How should courts be reported in the digital age? It’s a question that’s been preoccupying me for a number of years. My understanding of the technology, law and potential reforms are constantly challenged as I encounter new examples and people with varying experiences in different areas of legal work. For example, Penelope Gibbs of Transform Justice has drawn my attention to important work on the rights of children involved in judicial processes.

This week I’ve been looking at the ruling in BBC & Eight Other Media Organisations, R (on the application of) v F & D [2016] EWCA Crim 12 (11 February 2016), published following the conviction and sentencing of two 15 year old defendants for the murder of Angela Wrightson in December 2014.

In an unusual order issued by the Court of Appeal, the media was prohibited, until the verdicts in the criminal trial or further order, from placing reports on Facebook profile pages, and was instructed to disable the comment facilities on any report of the criminal trial. This was to prevent the media giving prominence to public comments on their Facebook pages – which the trial judge Globe J described as placing ‘a lot of needles’ on top of a haystack – and risk prejudicing proceedings.

In a piece for the Justice Gap (re-published on the Transparency Project) discussing the case I argue that our contemporary systems for judicial information control are lacking and muddled with serious consequences for freedom of expression, which affects both the public and media right to impart information, and the right to receive information.
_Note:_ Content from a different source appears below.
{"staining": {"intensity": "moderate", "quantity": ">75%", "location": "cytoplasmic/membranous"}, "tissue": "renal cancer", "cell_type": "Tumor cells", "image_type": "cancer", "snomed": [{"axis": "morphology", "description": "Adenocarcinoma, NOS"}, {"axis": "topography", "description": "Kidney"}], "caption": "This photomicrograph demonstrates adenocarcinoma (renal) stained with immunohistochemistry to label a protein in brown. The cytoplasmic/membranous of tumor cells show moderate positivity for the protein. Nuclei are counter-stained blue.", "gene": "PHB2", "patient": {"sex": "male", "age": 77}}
I made a similar point in a paper co-authored with Dr Henry Irving for History and Policy, looking at the Incedal terrorism-related trials in 2014 and 15.

We need more guidance and clarity on how open courts should look, given the reality of digital and hybrid media of the 21st century. This will help us design fairer and more practical systems that give appropriate weight to and recognition of important rights: not only freedom of expression and open justice, but also those relating to the welfare of children, private and family life and the rehabilitation of offenders.